** Opening Data shown block **
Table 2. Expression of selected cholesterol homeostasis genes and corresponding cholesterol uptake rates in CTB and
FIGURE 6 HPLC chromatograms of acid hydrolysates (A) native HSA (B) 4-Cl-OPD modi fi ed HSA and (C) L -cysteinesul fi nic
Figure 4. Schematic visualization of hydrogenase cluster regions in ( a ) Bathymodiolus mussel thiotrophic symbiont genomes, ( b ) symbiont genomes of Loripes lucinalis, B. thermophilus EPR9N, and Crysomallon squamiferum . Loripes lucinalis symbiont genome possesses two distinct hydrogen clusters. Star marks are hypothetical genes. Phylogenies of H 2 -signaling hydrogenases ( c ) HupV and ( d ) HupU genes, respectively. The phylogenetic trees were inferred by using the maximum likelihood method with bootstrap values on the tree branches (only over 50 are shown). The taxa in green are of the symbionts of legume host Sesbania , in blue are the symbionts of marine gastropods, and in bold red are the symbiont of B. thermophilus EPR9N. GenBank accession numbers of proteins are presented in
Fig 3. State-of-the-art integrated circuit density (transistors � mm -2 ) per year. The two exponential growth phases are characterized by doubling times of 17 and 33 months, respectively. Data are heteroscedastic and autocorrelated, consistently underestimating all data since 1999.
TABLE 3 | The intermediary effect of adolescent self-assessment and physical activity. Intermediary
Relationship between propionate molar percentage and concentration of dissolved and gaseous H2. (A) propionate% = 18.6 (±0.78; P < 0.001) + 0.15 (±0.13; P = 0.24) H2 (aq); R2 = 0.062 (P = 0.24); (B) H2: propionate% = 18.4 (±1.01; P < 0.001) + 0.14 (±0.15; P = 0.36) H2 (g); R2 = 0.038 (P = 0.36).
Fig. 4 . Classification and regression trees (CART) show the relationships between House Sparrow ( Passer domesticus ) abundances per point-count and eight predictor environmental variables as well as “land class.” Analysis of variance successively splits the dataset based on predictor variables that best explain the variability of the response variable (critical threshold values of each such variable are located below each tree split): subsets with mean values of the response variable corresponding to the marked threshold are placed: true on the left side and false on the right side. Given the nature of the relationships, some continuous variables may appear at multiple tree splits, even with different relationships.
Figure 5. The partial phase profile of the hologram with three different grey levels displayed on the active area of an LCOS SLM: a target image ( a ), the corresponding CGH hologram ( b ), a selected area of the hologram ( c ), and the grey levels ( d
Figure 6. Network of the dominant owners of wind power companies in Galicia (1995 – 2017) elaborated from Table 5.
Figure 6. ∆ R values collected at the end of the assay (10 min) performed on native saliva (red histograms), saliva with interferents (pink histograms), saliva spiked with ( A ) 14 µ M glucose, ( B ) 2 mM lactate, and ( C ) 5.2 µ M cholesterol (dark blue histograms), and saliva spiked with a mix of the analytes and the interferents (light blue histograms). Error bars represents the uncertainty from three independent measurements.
** Closing Data shown block **
◆ **Work order**
Work out how many lines of the data above hold the word "selected", and write only the count.

◆ **Response below**
2